RCMP Const. James Grandy, who serves as the Penticton detachment’s spokesman and mental health intervention co-ordinator, speaks to a distraught person outside Burdock House in May 2021.

Penticton’s mayor has called a special council meeting for Thursday to discuss a private citizen’s proposal to take $5 million from city reserves to hire five new RCMP officers as soon as possible and fund their services for the next five years.

The idea was put forward earlier this month by Rick Thorpe, a former provincial cabinet minister and Okanagan MLA, who has also offered to help lobby senior governments to secure the new personnel.

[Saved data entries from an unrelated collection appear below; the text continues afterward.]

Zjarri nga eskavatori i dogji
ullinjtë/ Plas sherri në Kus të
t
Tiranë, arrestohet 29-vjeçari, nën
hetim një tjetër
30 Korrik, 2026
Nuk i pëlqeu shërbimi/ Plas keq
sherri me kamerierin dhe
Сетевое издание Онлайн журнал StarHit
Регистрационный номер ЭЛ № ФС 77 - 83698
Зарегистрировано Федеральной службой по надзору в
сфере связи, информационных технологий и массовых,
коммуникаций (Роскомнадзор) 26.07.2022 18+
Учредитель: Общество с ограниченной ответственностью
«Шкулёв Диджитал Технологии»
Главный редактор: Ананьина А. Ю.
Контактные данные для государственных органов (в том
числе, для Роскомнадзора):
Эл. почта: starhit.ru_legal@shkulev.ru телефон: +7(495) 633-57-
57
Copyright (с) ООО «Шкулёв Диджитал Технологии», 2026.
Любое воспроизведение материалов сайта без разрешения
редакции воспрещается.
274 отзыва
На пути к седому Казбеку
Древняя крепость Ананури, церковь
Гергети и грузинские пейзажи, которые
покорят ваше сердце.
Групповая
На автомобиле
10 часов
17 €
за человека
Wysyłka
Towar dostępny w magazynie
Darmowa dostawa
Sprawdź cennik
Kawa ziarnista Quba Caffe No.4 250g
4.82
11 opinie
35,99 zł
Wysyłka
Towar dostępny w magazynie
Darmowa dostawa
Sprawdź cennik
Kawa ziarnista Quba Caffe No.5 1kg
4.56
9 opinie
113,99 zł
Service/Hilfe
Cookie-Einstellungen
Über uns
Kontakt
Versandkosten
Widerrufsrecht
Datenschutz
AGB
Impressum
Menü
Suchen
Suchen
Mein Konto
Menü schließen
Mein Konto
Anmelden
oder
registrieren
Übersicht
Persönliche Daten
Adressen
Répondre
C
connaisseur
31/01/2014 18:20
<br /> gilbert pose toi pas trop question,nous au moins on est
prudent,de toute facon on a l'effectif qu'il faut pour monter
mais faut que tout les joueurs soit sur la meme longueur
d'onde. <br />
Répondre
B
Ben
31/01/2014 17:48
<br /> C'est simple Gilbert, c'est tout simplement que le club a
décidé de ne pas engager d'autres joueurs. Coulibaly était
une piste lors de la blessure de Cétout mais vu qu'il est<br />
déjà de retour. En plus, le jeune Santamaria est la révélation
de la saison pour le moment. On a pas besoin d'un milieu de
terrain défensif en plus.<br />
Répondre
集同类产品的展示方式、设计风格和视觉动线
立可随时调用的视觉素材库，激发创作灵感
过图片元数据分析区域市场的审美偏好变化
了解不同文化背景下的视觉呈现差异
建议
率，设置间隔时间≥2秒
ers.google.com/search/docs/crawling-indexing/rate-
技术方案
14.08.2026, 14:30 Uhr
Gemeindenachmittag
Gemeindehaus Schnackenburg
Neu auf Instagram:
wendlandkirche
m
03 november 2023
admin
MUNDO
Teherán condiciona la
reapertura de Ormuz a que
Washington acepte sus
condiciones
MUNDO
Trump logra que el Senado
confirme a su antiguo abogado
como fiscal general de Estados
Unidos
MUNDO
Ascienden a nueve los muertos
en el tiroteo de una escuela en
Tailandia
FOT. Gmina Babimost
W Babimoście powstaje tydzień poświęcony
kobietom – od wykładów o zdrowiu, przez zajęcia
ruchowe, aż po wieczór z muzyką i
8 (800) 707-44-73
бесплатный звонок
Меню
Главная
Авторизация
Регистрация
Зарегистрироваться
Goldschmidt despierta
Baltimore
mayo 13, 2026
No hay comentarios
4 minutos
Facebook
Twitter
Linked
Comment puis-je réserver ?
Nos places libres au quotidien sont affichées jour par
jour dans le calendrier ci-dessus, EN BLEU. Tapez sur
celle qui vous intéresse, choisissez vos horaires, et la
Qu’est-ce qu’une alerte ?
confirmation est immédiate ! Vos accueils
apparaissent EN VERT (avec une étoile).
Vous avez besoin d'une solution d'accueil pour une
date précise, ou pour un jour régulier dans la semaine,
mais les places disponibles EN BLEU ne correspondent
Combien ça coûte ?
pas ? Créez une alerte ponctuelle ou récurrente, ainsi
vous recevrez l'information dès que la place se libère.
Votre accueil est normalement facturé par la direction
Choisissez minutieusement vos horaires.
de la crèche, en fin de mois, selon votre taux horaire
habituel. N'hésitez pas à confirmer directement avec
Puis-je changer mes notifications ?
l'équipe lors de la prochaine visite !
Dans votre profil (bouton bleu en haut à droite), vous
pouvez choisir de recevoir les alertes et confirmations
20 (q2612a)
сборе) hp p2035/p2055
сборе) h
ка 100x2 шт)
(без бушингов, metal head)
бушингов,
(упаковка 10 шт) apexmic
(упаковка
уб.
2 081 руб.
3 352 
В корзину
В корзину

Mayor John Vassilaki said he shares Thorpe’s concerns about public safety and Penticton’s undermanned RCMP detachment but hasn’t been able to get the rest of council to budge on hiring new police or bylaw officers until the matter is discussed at budget deliberations later this year.

“Unfortunately, the situation has gotten so bad that I can’t stand by and wait six months down the road until the budget process finishes or whenever we’re going to vote on it, which will probably be December or January,” Vassilaki told council’s Safety and Security Advisory Committee during its meeting Monday.

The mayor went on to suggest council has to “stop thinking strictly about money and start thinking about people,” because residents often tell him they “wouldn’t mind paying a little bit more on their taxes so they can feel safer.”

The chairman of the Safety and Security Advisory Committee also supports Thorpe’s proposal, but doesn’t think it goes far enough.

“I’m in support of increased policing, but I see this as a broader issue,” said Matt Taylor, who is also calling for more bylaw officers dedicated strictly to social issues and a public education campaign to help reduce relatively minor calls for service.

More details about Thursday’s special meeting are expected to be released today.

Community safety is one of three strategic priorities of city council, which approved hiring two new Mounties – who will lift the detachment’s staff complement to 50 members – as part of its 2021 budget process, although boots aren’t expected to be on the ground until 2022.

In 2019 – the most recent year for which data is publicly available from the B.C. government – each Mountie in Penticton had an average caseload of 170 files. That was by far the most of any detachment in a B.C. community with a population over 15,000; the next highest was Prince George at 134.